Here’s a puzzle – I am an actor who is at peace with rejection, loves auditions, and has multiple strategies in place to cope with uncertainty, lack of routine in my work schedule etc. etc. I practice mental health management every day, and have thorough and complex strategies in place to make sure my rogue brain doesn’t interfere with my work.

Is there a place for me, at a mental health meet up for actors, as someone who has depressive episodes that come from nowhere and stay for weeks? Anxiety flare ups? Trauma responses from years of emotional abuse at the hands of a bitter and petty teacher? 

From what I have found, no. Not because anyone is unfriendly – quite the opposite - It’s because everyone is utterly desperate to fix me. There are assumptions made. They must not be trying hard enough.

I have to tell you – my quality of life improved hugely when I stopped hating and punishing myself for my mental illnesses and started accepting and working with them. But in terms of peer support, where can I go to just be? Where can I talk honestly about, for example, the fine line between pushing myself in exercise class and triggering my eating disorder? Let me tell you – When you take the conversation out of audition nerves and fear of failure and into the realm of chronic mental illness, the temperature in the room drops. People hold themselves a little stiffer. You remember – the people around you are scared of the thing in your brain. They were taught they should be afraid of it and, by proxy, you. That’s stigma. This goes deeper than the confines of our industry. 

I am going to let myself slip into my ideal world, here. This is what I’d love to see next.

Do away with positive and negative. Try Helpful and unhelpful – because fear and anger and frustration is all there to tell us something. Encourage each other to be practical, instead of blindly positive. (Fun fact: when I’m in a depressive episode, I lose my ability to become angry. It’s awful. Anger is your fighting spirit.)

We all need to rant, sometimes. Best to do it in a way that will allow us to express ourselves without hurting other people and making sweeping statements. Can we do that in a place that isn’t social media? What does that place look like? I don’t know. But listen – we need each other. Let’s all get on the same team, actors, casting directors, FOH staff, all.

Educate. Seeking help involves excruciating waiting times, soulless questionnaires, and baring your most vulnerable fears to total strangers. I’m currently on a waiting list so long they can’t even give me a projected time. The more you understand what you’re asking when you ask a loved one to seek help for mental health problems, the better you will be able to support them.
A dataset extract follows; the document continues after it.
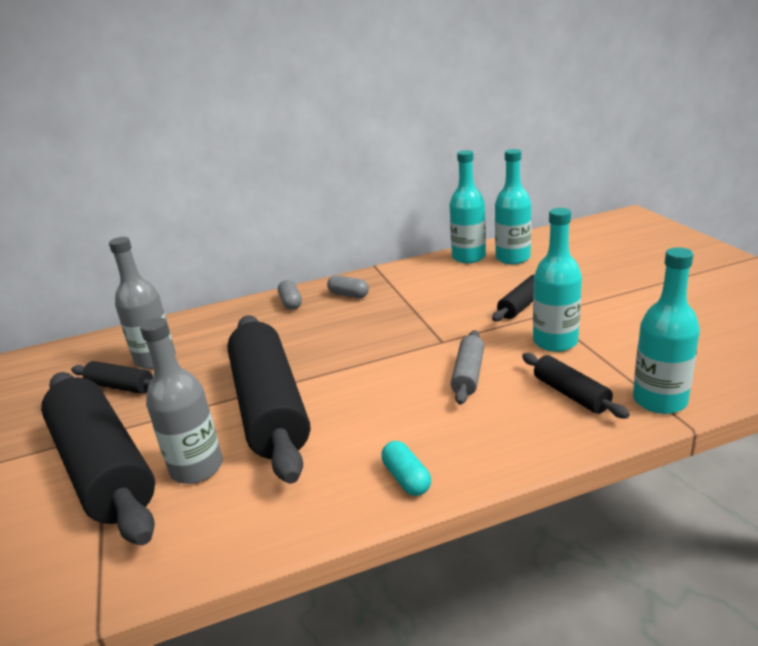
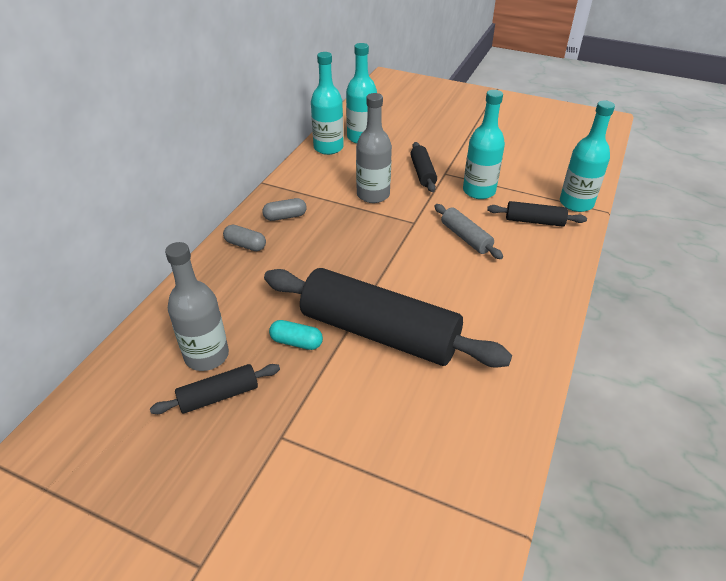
camera: 50 degrees left, 15 degrees up
(103, 467) = (334, 457): black rolling pin -> none
(196, 468) = (405, 405): grey bottle -> grey bottle (373, 195)
(406, 478) = (535, 321): turquoise capsule -> turquoise capsule (296, 342)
Listen to marginalised communities, especially if they are critiquing your work. Understand that when those concerns aren’t heard, it plays into a vicious cycle of story-silencing that ultimately leads to lives lost.

Practice talking, and practice hearing. The day I can enter a dance class and say “Hey, there are some things about this environment that might trigger my eating disorder, I’ll drop out and take five if I need to.” Will be a glorious day. Remember – we’ve been taught to fear this language. We need to address those fears.

Mental Health panels and talks are great things. With all due respect, I’d rather see a creative with depression on said panel than a “Success Coach”.

Let’s improve in every corner we can. I want to hear about Mental Health resources for backstage crew, TIE actors, front of house staff, wardrobe, technicians. 

Most of all – let’s do this together. The responsibility of change cannot rest solely on the shoulders of those who need it most.

For everyone with a mental illness who is starting out and wondering “is there really a place for me here?” to know that yes, you are valued. Yes, you have work to do here. Yes, yes, yes, come with your medication and your coping strategies and the stuff that will never go away.

Because above all we are storytellers, and I’ll bet you have some stories to tell.